TRY IT:
From the data below, tally each line that has "down" in it, then give that tally without comment.

(Stored dataset items)
----
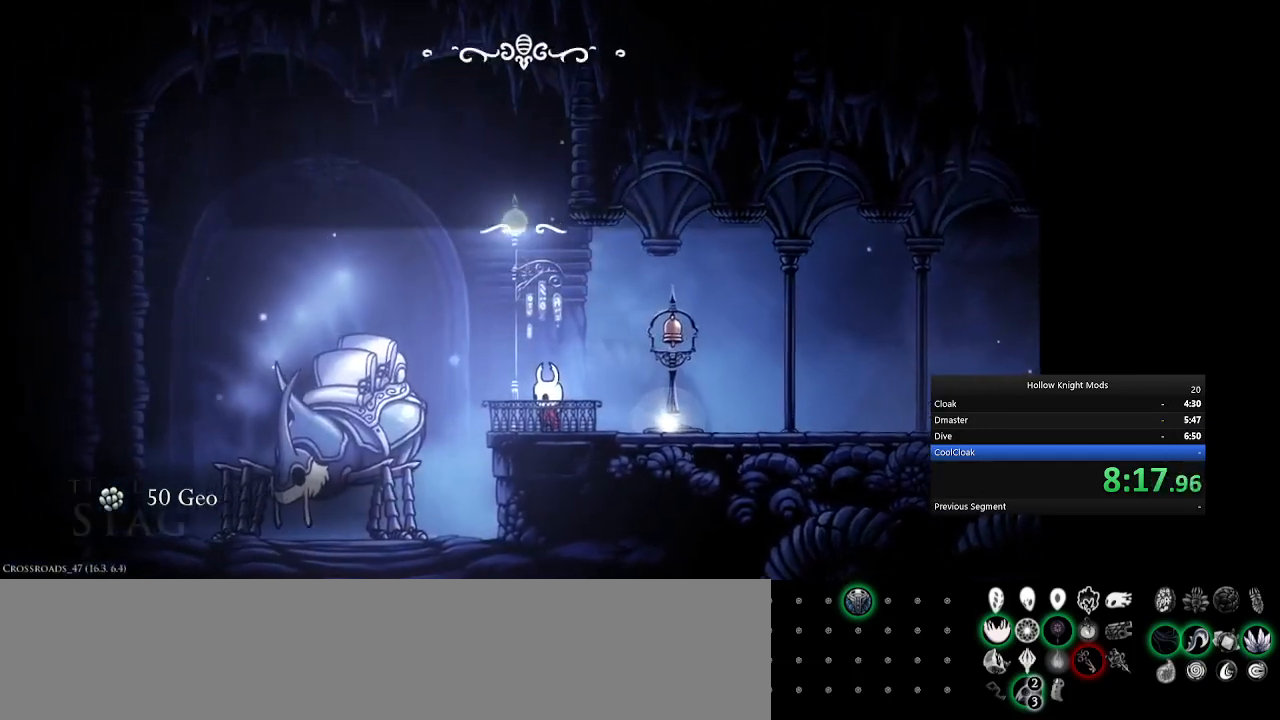
{"keys": [], "events": [[200, "q", "down"], [233, "w", "down"], [333, "q", "up"], [367, "w", "up"]]}
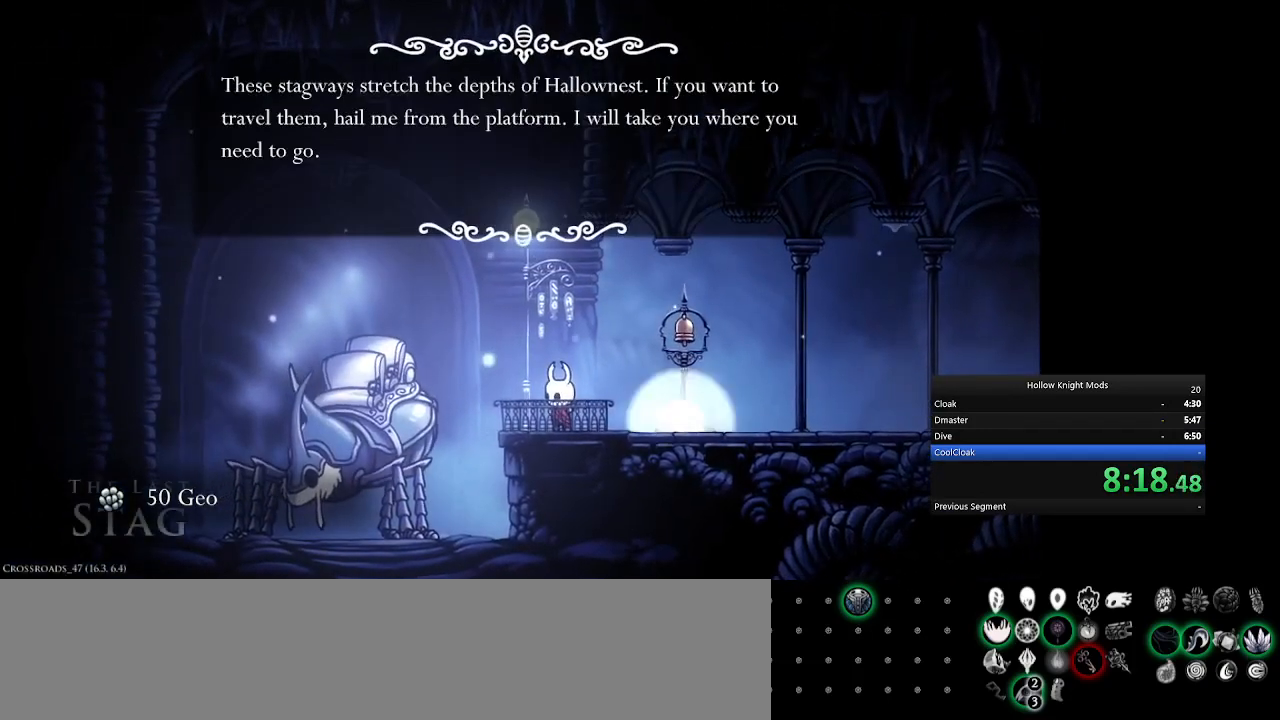
{"keys": [], "events": [[100, "q", "down"], [133, "w", "down"], [200, "q", "up"], [233, "w", "up"]]}
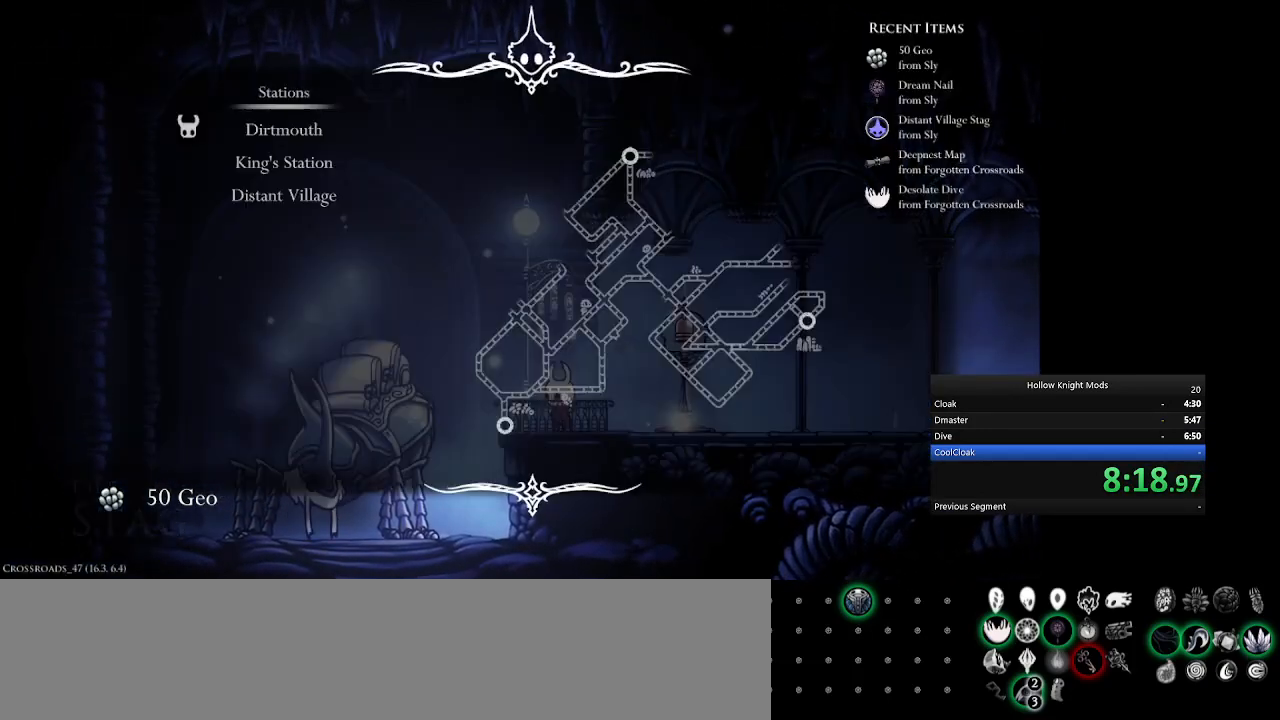
{"keys": [], "events": [[267, "num8", "down"], [333, "num8", "up"]]}
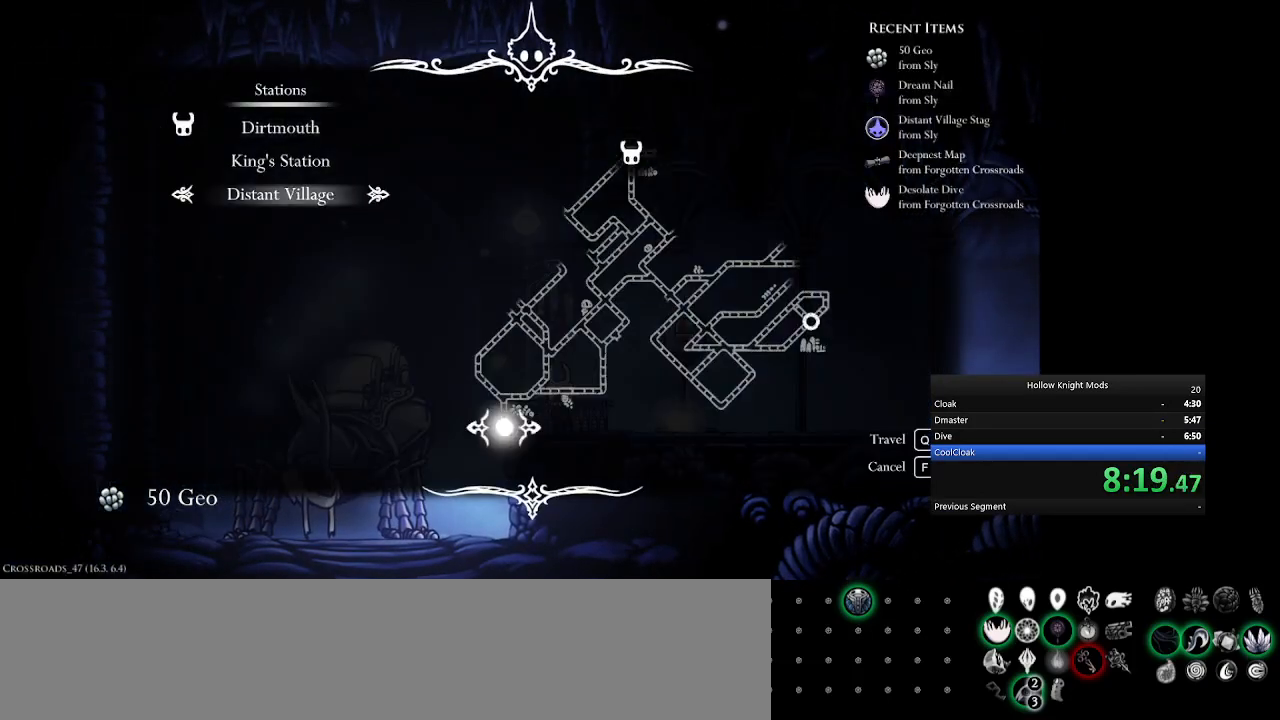
{"keys": [], "events": [[33, "q", "down"], [133, "q", "up"]]}
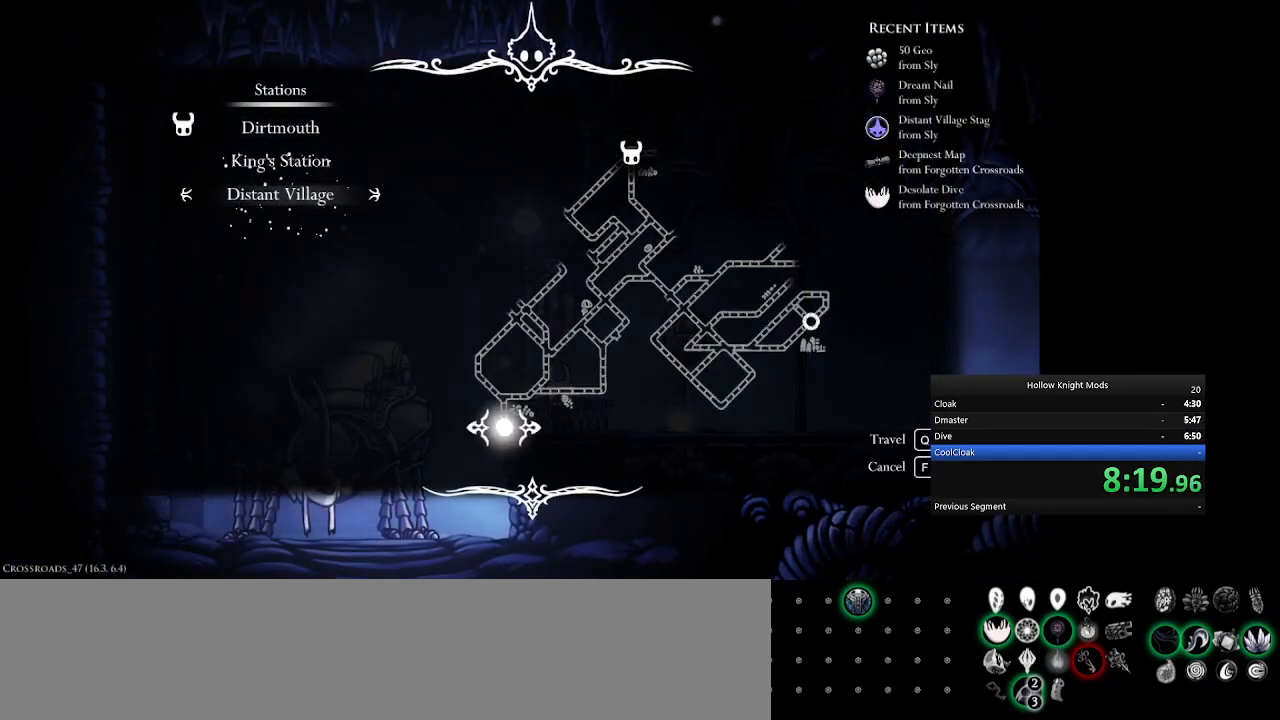
{"keys": [], "events": []}
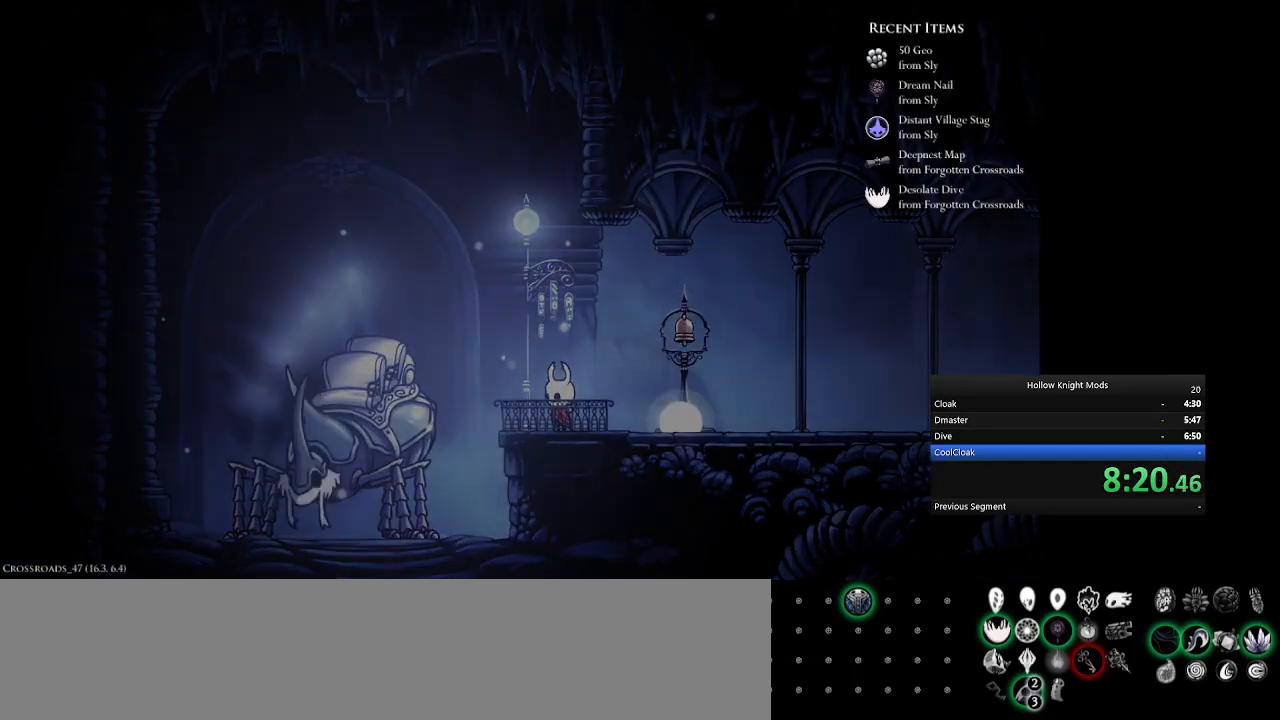
{"keys": [], "events": []}
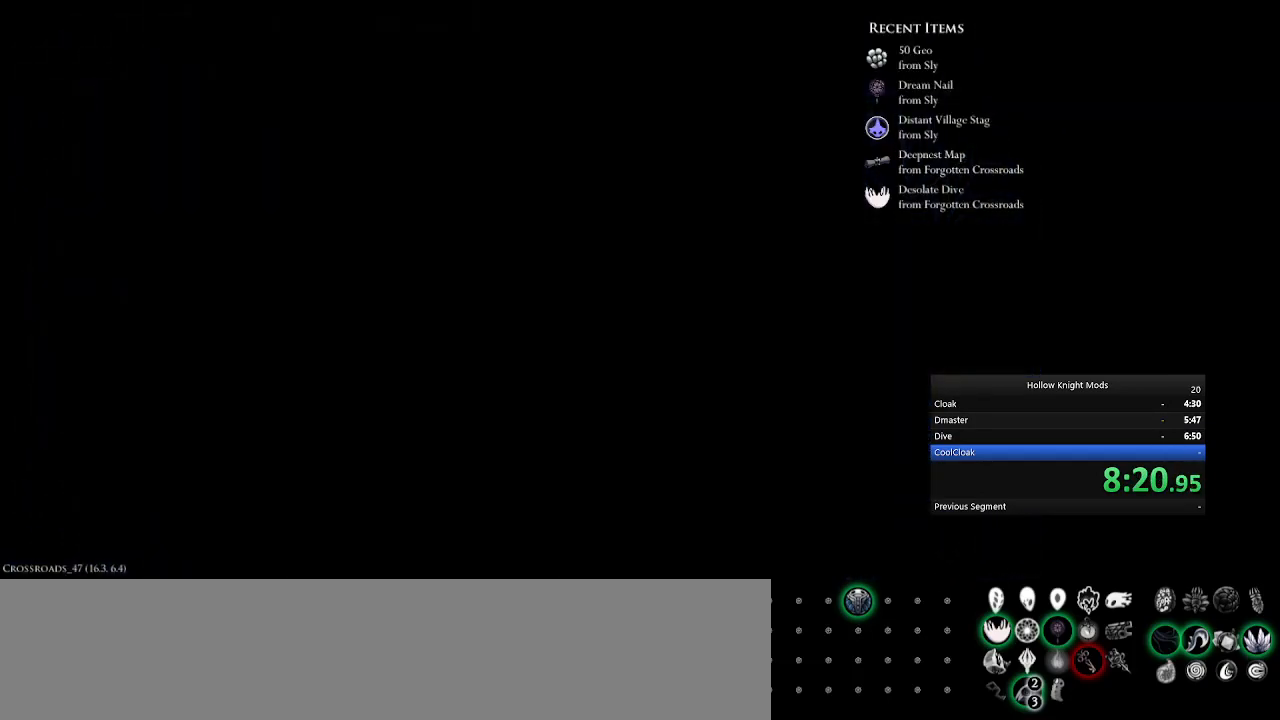
{"keys": [], "events": []}
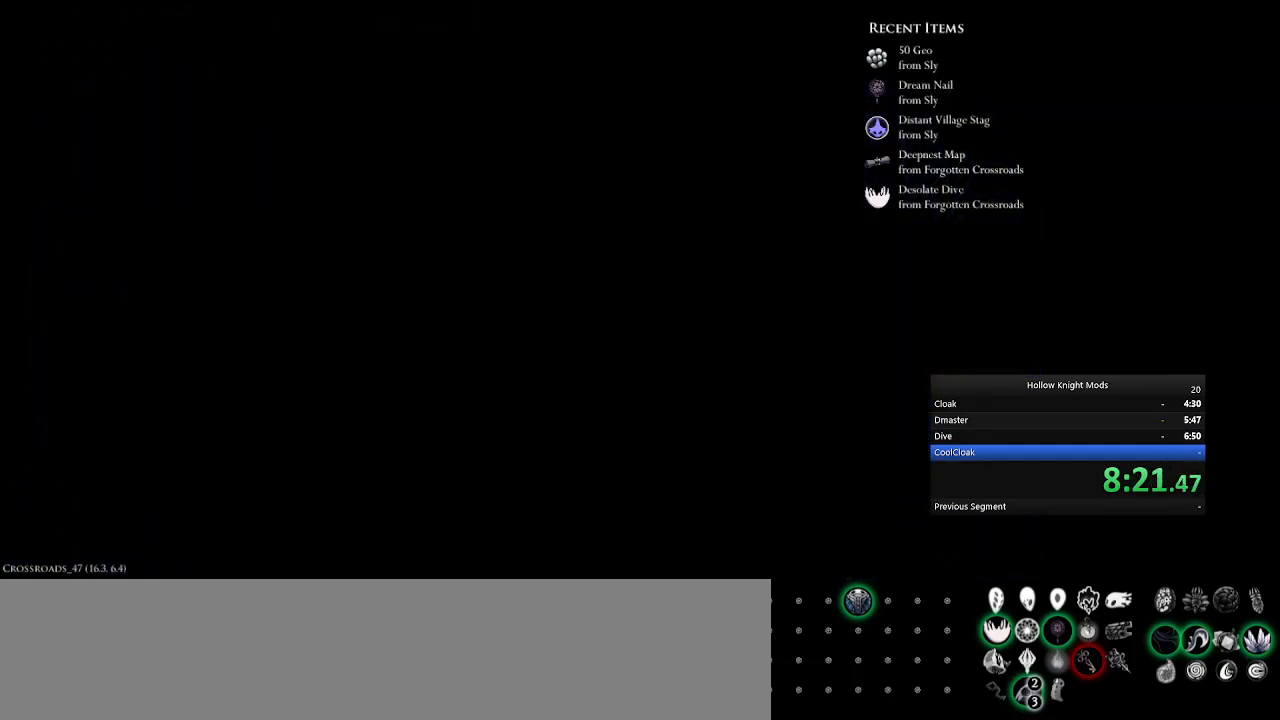
{"keys": [], "events": []}
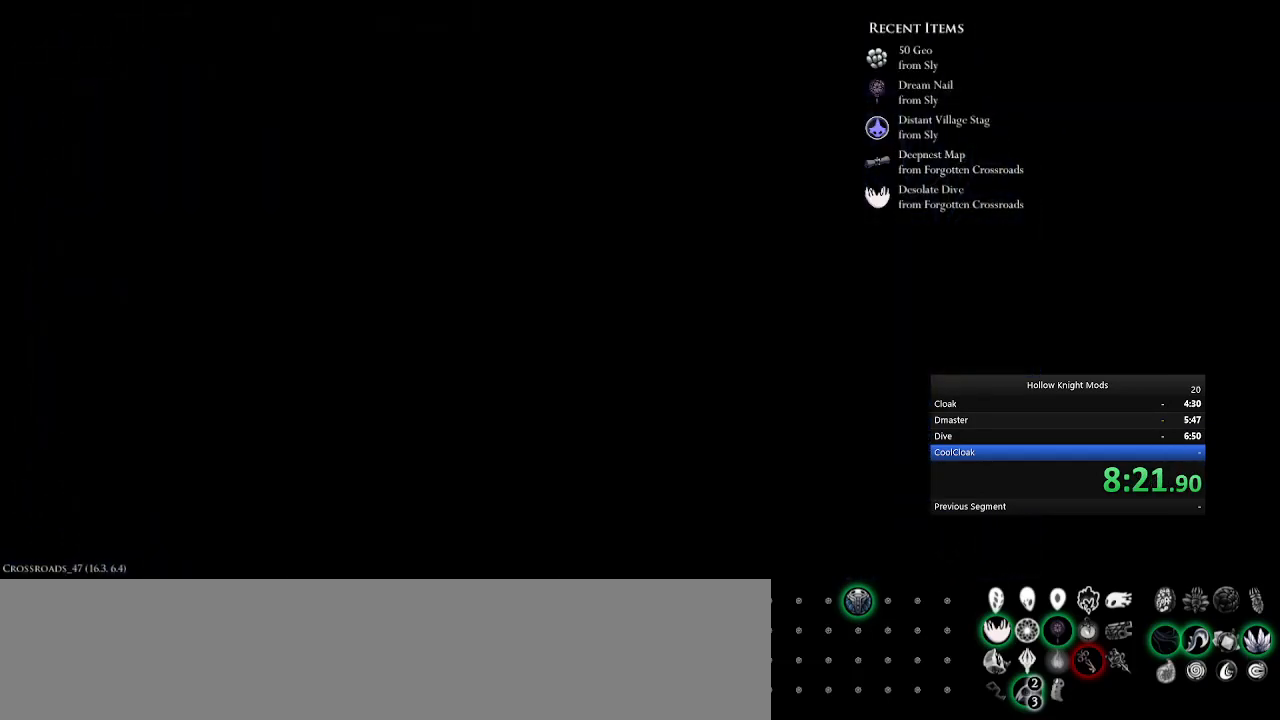
{"keys": [], "events": []}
----
SOLVED EXERCISE:
4